[[ Data for this task, beginning ]]

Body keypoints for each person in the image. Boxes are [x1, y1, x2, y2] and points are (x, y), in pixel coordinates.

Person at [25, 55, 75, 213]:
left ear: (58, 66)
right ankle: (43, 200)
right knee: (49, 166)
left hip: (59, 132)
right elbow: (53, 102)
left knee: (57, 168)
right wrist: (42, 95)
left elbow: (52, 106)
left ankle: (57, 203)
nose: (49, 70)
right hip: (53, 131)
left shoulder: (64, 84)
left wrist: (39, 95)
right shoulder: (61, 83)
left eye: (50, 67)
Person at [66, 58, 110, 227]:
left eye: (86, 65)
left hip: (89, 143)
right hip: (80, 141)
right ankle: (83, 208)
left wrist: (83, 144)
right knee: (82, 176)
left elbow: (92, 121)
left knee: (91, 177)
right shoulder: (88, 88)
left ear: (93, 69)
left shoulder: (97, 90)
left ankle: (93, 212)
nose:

[[ Data for this task, end ]]

The problem: Write out every line from the data above that includes "shoulder".

The completed task:
left shoulder: (64, 84)
right shoulder: (61, 83)
right shoulder: (88, 88)
left shoulder: (97, 90)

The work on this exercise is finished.